Saved data entries
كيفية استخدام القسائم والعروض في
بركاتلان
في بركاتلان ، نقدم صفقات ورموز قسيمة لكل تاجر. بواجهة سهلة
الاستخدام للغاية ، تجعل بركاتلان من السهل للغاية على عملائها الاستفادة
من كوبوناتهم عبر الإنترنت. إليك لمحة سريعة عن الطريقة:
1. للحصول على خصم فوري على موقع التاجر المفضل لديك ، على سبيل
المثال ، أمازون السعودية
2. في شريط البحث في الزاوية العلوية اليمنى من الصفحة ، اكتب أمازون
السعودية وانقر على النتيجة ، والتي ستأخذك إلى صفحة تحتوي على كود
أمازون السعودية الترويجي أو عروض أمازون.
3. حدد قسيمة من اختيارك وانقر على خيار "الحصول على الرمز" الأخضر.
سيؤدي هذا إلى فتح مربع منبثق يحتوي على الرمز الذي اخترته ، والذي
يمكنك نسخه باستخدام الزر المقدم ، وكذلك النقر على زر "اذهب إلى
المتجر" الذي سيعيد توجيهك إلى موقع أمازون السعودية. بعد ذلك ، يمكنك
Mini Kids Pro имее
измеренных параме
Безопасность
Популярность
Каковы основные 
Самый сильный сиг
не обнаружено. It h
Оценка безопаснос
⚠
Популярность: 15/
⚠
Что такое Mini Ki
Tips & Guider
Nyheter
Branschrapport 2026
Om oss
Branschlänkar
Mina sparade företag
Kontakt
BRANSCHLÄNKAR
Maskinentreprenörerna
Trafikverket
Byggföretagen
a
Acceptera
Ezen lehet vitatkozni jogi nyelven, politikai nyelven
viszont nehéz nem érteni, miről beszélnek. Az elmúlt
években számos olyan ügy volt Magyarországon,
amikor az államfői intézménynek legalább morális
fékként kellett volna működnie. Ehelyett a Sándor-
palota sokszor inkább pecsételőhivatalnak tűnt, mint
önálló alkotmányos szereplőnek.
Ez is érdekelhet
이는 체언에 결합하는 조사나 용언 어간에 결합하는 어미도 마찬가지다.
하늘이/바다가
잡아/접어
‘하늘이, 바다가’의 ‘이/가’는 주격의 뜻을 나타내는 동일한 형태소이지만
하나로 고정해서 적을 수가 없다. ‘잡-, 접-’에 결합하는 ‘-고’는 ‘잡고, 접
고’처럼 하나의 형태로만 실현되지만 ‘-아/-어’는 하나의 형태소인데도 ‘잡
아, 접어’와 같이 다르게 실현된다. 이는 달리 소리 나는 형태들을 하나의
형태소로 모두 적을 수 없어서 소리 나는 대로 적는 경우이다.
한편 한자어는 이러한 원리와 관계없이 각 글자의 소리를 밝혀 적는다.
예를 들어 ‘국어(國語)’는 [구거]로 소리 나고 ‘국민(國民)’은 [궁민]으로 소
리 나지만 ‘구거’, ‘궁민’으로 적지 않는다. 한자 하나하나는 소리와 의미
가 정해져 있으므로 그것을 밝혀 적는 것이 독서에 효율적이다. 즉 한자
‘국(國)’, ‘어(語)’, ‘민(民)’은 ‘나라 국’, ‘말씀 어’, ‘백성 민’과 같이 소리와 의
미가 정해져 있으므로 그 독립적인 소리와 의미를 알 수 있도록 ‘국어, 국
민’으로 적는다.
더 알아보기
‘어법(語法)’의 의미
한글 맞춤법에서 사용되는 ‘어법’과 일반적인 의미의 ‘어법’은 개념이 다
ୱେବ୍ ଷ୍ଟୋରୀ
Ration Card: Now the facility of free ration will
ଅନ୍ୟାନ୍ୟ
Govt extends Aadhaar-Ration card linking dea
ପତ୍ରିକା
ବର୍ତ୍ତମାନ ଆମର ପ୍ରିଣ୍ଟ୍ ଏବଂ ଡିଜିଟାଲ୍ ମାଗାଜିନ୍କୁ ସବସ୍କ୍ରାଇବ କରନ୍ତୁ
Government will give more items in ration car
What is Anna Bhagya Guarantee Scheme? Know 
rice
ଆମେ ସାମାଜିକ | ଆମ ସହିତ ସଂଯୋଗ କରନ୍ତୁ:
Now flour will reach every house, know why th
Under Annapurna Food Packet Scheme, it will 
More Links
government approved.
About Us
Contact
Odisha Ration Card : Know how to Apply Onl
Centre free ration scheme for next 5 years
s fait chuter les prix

Exercise instructions = Reproduce every line of the data above word for word, keeping the original order and line breaks.

Answer to the exercise =
كيفية استخدام القسائم والعروض في
بركاتلان
في بركاتلان ، نقدم صفقات ورموز قسيمة لكل تاجر. بواجهة سهلة
الاستخدام للغاية ، تجعل بركاتلان من السهل للغاية على عملائها الاستفادة
من كوبوناتهم عبر الإنترنت. إليك لمحة سريعة عن الطريقة:
1. للحصول على خصم فوري على موقع التاجر المفضل لديك ، على سبيل
المثال ، أمازون السعودية
2. في شريط البحث في الزاوية العلوية اليمنى من الصفحة ، اكتب أمازون
السعودية وانقر على النتيجة ، والتي ستأخذك إلى صفحة تحتوي على كود
أمازون السعودية الترويجي أو عروض أمازون.
3. حدد قسيمة من اختيارك وانقر على خيار "الحصول على الرمز" الأخضر.
سيؤدي هذا إلى فتح مربع منبثق يحتوي على الرمز الذي اخترته ، والذي
يمكنك نسخه باستخدام الزر المقدم ، وكذلك النقر على زر "اذهب إلى
المتجر" الذي سيعيد توجيهك إلى موقع أمازون السعودية. بعد ذلك ، يمكنك
Mini Kids Pro имее
измеренных параме
Безопасность
Популярность
Каковы основные 
Самый сильный сиг
не обнаружено. It h
Оценка безопаснос
⚠
Популярность: 15/
⚠
Что такое Mini Ki
Tips & Guider
Nyheter
Branschrapport 2026
Om oss
Branschlänkar
Mina sparade företag
Kontakt
BRANSCHLÄNKAR
Maskinentreprenörerna
Trafikverket
Byggföretagen
a
Acceptera
Ezen lehet vitatkozni jogi nyelven, politikai nyelven
viszont nehéz nem érteni, miről beszélnek. Az elmúlt
években számos olyan ügy volt Magyarországon,
amikor az államfői intézménynek legalább morális
fékként kellett volna működnie. Ehelyett a Sándor-
palota sokszor inkább pecsételőhivatalnak tűnt, mint
önálló alkotmányos szereplőnek.
Ez is érdekelhet
이는 체언에 결합하는 조사나 용언 어간에 결합하는 어미도 마찬가지다.
하늘이/바다가
잡아/접어
‘하늘이, 바다가’의 ‘이/가’는 주격의 뜻을 나타내는 동일한 형태소이지만
하나로 고정해서 적을 수가 없다. ‘잡-, 접-’에 결합하는 ‘-고’는 ‘잡고, 접
고’처럼 하나의 형태로만 실현되지만 ‘-아/-어’는 하나의 형태소인데도 ‘잡
아, 접어’와 같이 다르게 실현된다. 이는 달리 소리 나는 형태들을 하나의
형태소로 모두 적을 수 없어서 소리 나는 대로 적는 경우이다.
한편 한자어는 이러한 원리와 관계없이 각 글자의 소리를 밝혀 적는다.
예를 들어 ‘국어(國語)’는 [구거]로 소리 나고 ‘국민(國民)’은 [궁민]으로 소
리 나지만 ‘구거’, ‘궁민’으로 적지 않는다. 한자 하나하나는 소리와 의미
가 정해져 있으므로 그것을 밝혀 적는 것이 독서에 효율적이다. 즉 한자
‘국(國)’, ‘어(語)’, ‘민(民)’은 ‘나라 국’, ‘말씀 어’, ‘백성 민’과 같이 소리와 의
미가 정해져 있으므로 그 독립적인 소리와 의미를 알 수 있도록 ‘국어, 국
민’으로 적는다.
더 알아보기
‘어법(語法)’의 의미
한글 맞춤법에서 사용되는 ‘어법’과 일반적인 의미의 ‘어법’은 개념이 다
ୱେବ୍ ଷ୍ଟୋରୀ
Ration Card: Now the facility of free ration will
ଅନ୍ୟାନ୍ୟ
Govt extends Aadhaar-Ration card linking dea
ପତ୍ରିକା
ବର୍ତ୍ତମାନ ଆମର ପ୍ରିଣ୍ଟ୍ ଏବଂ ଡିଜିଟାଲ୍ ମାଗାଜିନ୍କୁ ସବସ୍କ୍ରାଇବ କରନ୍ତୁ
Government will give more items in ration car
What is Anna Bhagya Guarantee Scheme? Know 
rice
ଆମେ ସାମାଜିକ | ଆମ ସହିତ ସଂଯୋଗ କରନ୍ତୁ:
Now flour will reach every house, know why th
Under Annapurna Food Packet Scheme, it will 
More Links
government approved.
About Us
Contact
Odisha Ration Card : Know how to Apply Onl
Centre free ration scheme for next 5 years
s fait chuter les prix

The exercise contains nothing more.